* _The input_
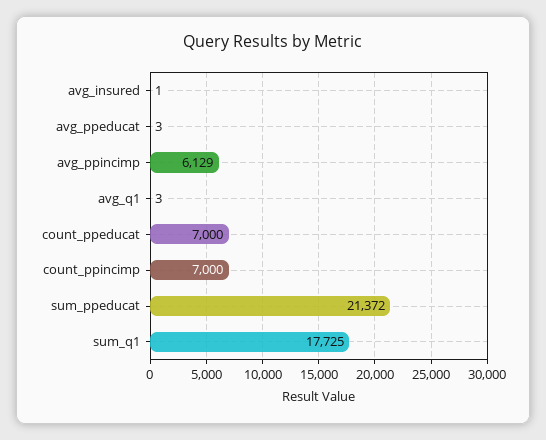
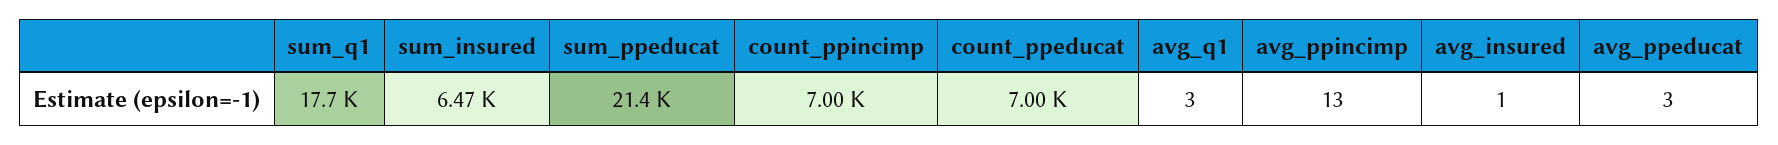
  {
    "avg_insured": 1,
    "avg_ppeducat": 3,
-   "avg_ppincimp": 6129,
+   "avg_ppincimp": 13,
    "avg_q1": 3,
    "count_ppeducat": 7000,
    "count_ppincimp": 7000,
    "sum_ppeducat": 21372,
-   "sum_q1": 17725
+   "sum_q1": 17725,
+   "sum_insured": 6470
  }

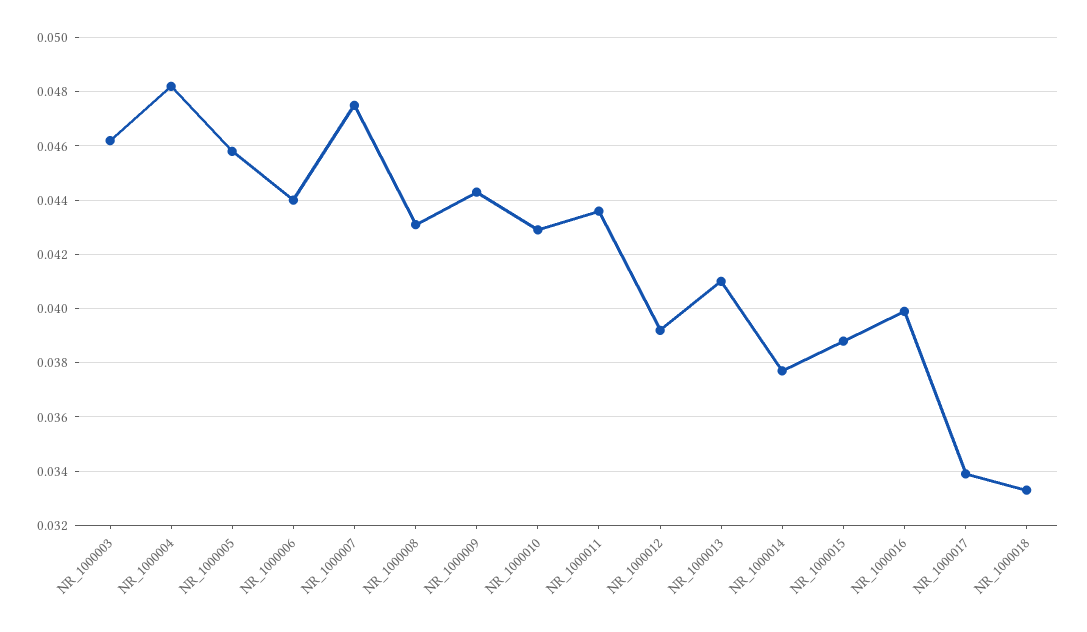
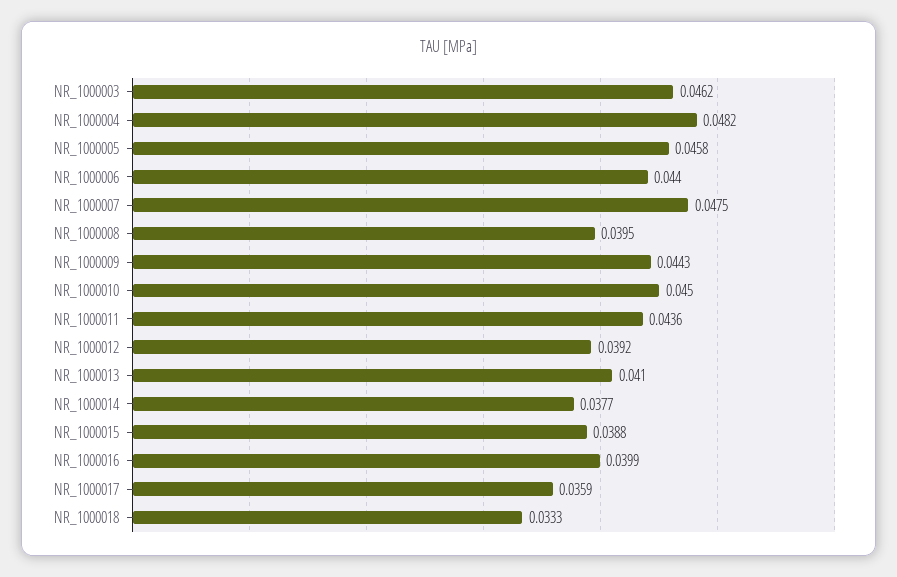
  {
    "NR_1000003": 0.0462,
    "NR_1000004": 0.0482,
    "NR_1000005": 0.0458,
    "NR_1000006": 0.044,
    "NR_1000007": 0.0475,
-   "NR_1000008": 0.043,
+   "NR_1000008": 0.0395,
    "NR_1000009": 0.0443,
-   "NR_1000010": 0.043,
+   "NR_1000010": 0.045,
    "NR_1000011": 0.0436,
    "NR_1000012": 0.0392,
    "NR_1000013": 0.041,
    "NR_1000014": 0.0377,
    "NR_1000015": 0.0388,
    "NR_1000016": 0.0399,
-   "NR_1000017": 0.034,
+   "NR_1000017": 0.0359,
    "NR_1000018": 0.0333
  }

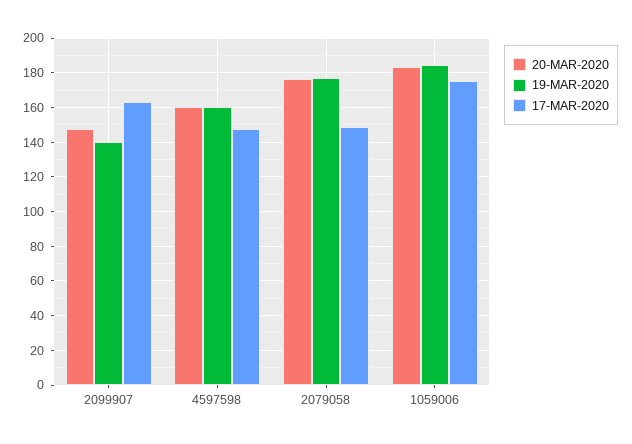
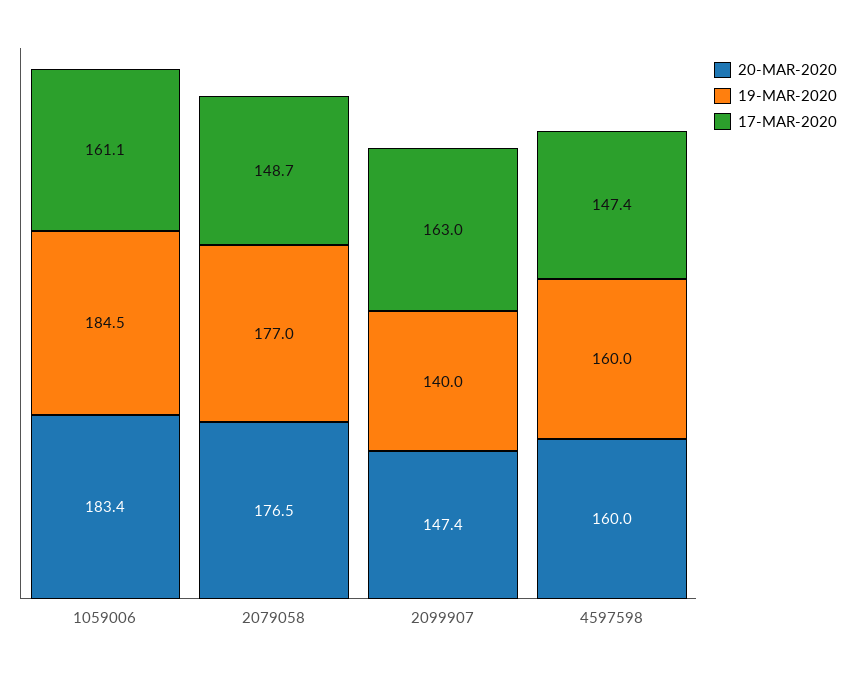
  {
    "20-MAR-2020": {
      "2099907": 147.4,
      "4597598": 160,
      "2079058": 176.5,
      "1059006": 183.4
    },
    "19-MAR-2020": {
      "2099907": 140,
      "4597598": 160,
      "2079058": 177,
      "1059006": 184.5
    },
    "17-MAR-2020": {
      "2099907": 163,
      "4597598": 147.4,
      "2079058": 148.7,
-     "1059006": 175
+     "1059006": 161.1
    }
  }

* _Problem_
Leave out the pictures; repeat the data exactly.

* _Answer to this exercise_
  {
    "avg_insured": 1,
    "avg_ppeducat": 3,
-   "avg_ppincimp": 6129,
+   "avg_ppincimp": 13,
    "avg_q1": 3,
    "count_ppeducat": 7000,
    "count_ppincimp": 7000,
    "sum_ppeducat": 21372,
-   "sum_q1": 17725
+   "sum_q1": 17725,
+   "sum_insured": 6470
  }

  {
    "NR_1000003": 0.0462,
    "NR_1000004": 0.0482,
    "NR_1000005": 0.0458,
    "NR_1000006": 0.044,
    "NR_1000007": 0.0475,
-   "NR_1000008": 0.043,
+   "NR_1000008": 0.0395,
    "NR_1000009": 0.0443,
-   "NR_1000010": 0.043,
+   "NR_1000010": 0.045,
    "NR_1000011": 0.0436,
    "NR_1000012": 0.0392,
    "NR_1000013": 0.041,
    "NR_1000014": 0.0377,
    "NR_1000015": 0.0388,
    "NR_1000016": 0.0399,
-   "NR_1000017": 0.034,
+   "NR_1000017": 0.0359,
    "NR_1000018": 0.0333
  }

  {
    "20-MAR-2020": {
      "2099907": 147.4,
      "4597598": 160,
      "2079058": 176.5,
      "1059006": 183.4
    },
    "19-MAR-2020": {
      "2099907": 140,
      "4597598": 160,
      "2079058": 177,
      "1059006": 184.5
    },
    "17-MAR-2020": {
      "2099907": 163,
      "4597598": 147.4,
      "2079058": 148.7,
-     "1059006": 175
+     "1059006": 161.1
    }
  }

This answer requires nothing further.